Dataset entries
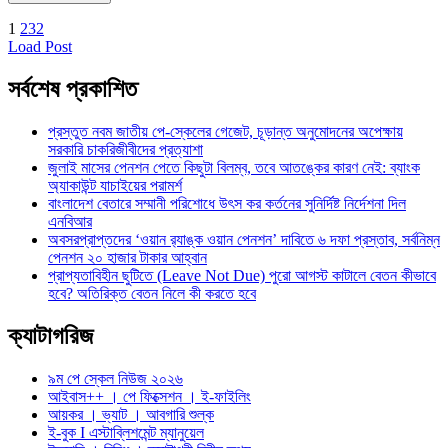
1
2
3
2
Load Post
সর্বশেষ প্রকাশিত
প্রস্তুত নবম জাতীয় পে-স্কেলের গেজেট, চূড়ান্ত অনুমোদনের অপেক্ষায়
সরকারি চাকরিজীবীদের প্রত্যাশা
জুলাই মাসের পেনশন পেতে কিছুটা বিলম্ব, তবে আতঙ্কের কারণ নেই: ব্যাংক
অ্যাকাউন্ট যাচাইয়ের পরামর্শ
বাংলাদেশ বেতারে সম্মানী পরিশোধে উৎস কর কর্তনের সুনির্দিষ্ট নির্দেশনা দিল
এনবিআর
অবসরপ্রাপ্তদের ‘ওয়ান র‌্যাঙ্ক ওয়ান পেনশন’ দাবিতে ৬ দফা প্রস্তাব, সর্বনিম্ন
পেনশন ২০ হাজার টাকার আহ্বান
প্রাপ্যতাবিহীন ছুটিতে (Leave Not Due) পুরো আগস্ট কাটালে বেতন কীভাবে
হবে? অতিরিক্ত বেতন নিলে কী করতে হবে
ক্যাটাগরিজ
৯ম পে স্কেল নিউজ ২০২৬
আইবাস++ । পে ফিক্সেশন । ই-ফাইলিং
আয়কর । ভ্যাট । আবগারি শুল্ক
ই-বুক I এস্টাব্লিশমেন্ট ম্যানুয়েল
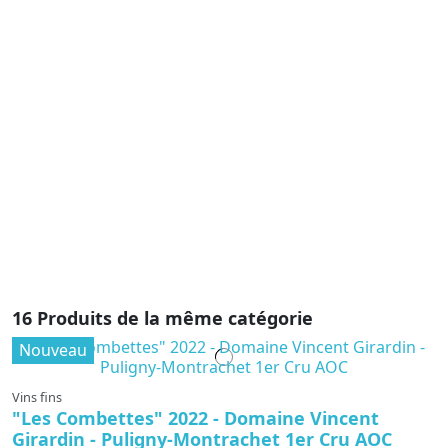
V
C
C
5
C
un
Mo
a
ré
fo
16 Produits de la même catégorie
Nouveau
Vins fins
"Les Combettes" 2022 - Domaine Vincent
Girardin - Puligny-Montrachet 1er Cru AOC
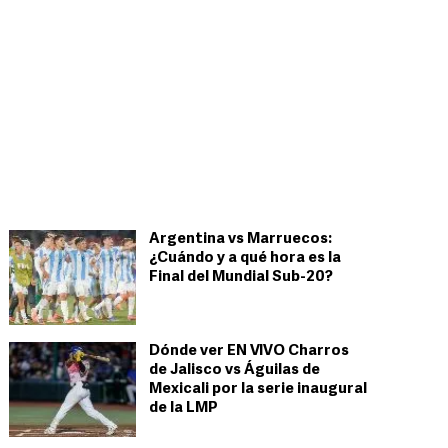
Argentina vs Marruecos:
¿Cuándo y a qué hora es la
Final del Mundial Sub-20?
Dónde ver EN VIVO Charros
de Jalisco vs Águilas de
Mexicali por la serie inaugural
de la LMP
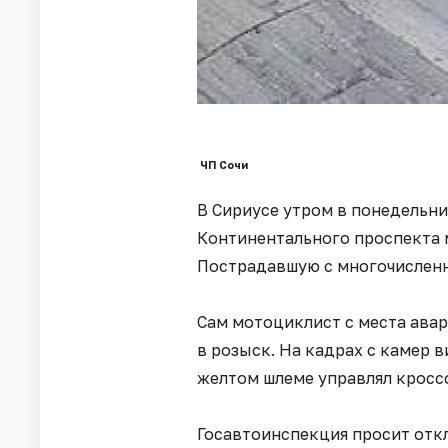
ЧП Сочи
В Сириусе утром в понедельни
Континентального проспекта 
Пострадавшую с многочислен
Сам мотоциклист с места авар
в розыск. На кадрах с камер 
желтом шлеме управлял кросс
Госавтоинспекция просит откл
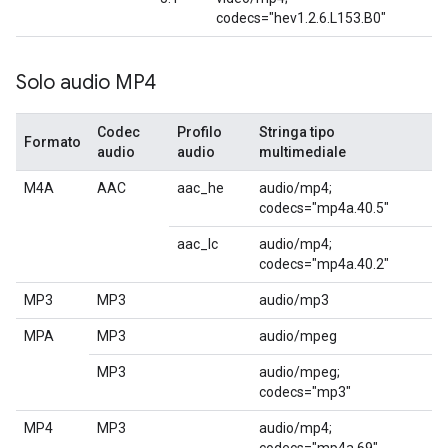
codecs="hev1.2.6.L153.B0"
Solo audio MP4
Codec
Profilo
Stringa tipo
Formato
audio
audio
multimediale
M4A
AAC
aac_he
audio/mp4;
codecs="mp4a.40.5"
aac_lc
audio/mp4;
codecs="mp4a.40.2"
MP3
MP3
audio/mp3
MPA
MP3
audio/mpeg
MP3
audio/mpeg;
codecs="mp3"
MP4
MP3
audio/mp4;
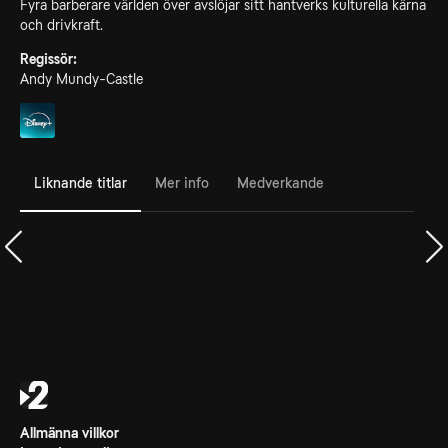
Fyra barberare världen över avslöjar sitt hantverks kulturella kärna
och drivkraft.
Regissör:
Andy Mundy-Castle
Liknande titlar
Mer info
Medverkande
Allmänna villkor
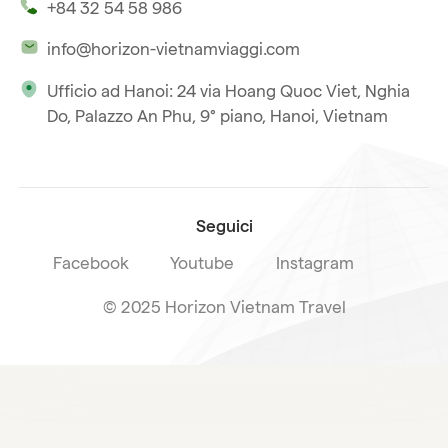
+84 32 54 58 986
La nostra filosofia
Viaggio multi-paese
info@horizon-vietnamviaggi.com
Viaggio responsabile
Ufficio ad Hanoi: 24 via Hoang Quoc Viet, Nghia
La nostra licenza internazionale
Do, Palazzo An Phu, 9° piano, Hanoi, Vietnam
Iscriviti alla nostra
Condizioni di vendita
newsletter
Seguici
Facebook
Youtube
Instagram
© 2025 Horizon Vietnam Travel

TASK OBJECTIVE
Each of the lines above should be transcribed exactly; no image is to be copied.

ANSWER TO THE PROBLEM
1
2
3
2
Load Post
সর্বশেষ প্রকাশিত
প্রস্তুত নবম জাতীয় পে-স্কেলের গেজেট, চূড়ান্ত অনুমোদনের অপেক্ষায়
সরকারি চাকরিজীবীদের প্রত্যাশা
জুলাই মাসের পেনশন পেতে কিছুটা বিলম্ব, তবে আতঙ্কের কারণ নেই: ব্যাংক
অ্যাকাউন্ট যাচাইয়ের পরামর্শ
বাংলাদেশ বেতারে সম্মানী পরিশোধে উৎস কর কর্তনের সুনির্দিষ্ট নির্দেশনা দিল
এনবিআর
অবসরপ্রাপ্তদের ‘ওয়ান র‌্যাঙ্ক ওয়ান পেনশন’ দাবিতে ৬ দফা প্রস্তাব, সর্বনিম্ন
পেনশন ২০ হাজার টাকার আহ্বান
প্রাপ্যতাবিহীন ছুটিতে (Leave Not Due) পুরো আগস্ট কাটালে বেতন কীভাবে
হবে? অতিরিক্ত বেতন নিলে কী করতে হবে
ক্যাটাগরিজ
৯ম পে স্কেল নিউজ ২০২৬
আইবাস++ । পে ফিক্সেশন । ই-ফাইলিং
আয়কর । ভ্যাট । আবগারি শুল্ক
ই-বুক I এস্টাব্লিশমেন্ট ম্যানুয়েল
V
C
C
5
C
un
Mo
a
ré
fo
16 Produits de la même catégorie
Nouveau
Vins fins
"Les Combettes" 2022 - Domaine Vincent
Girardin - Puligny-Montrachet 1er Cru AOC
Argentina vs Marruecos:
¿Cuándo y a qué hora es la
Final del Mundial Sub-20?
Dónde ver EN VIVO Charros
de Jalisco vs Águilas de
Mexicali por la serie inaugural
de la LMP
ЧП Сочи
В Сириусе утром в понедельни
Континентального проспекта 
Пострадавшую с многочислен
Сам мотоциклист с места авар
в розыск. На кадрах с камер 
желтом шлеме управлял кросс
Госавтоинспекция просит откл
codecs="hev1.2.6.L153.B0"
Solo audio MP4
Codec
Profilo
Stringa tipo
Formato
audio
audio
multimediale
M4A
AAC
aac_he
audio/mp4;
codecs="mp4a.40.5"
aac_lc
audio/mp4;
codecs="mp4a.40.2"
MP3
MP3
audio/mp3
MPA
MP3
audio/mpeg
MP3
audio/mpeg;
codecs="mp3"
MP4
MP3
audio/mp4;
Fyra barberare världen över avslöjar sitt hantverks kulturella kärna
och drivkraft.
Regissör:
Andy Mundy-Castle
Liknande titlar
Mer info
Medverkande
Allmänna villkor
+84 32 54 58 986
La nostra filosofia
Viaggio multi-paese
info@horizon-vietnamviaggi.com
Viaggio responsabile
Ufficio ad Hanoi: 24 via Hoang Quoc Viet, Nghia
La nostra licenza internazionale
Do, Palazzo An Phu, 9° piano, Hanoi, Vietnam
Iscriviti alla nostra
Condizioni di vendita
newsletter
Seguici
Facebook
Youtube
Instagram
© 2025 Horizon Vietnam Travel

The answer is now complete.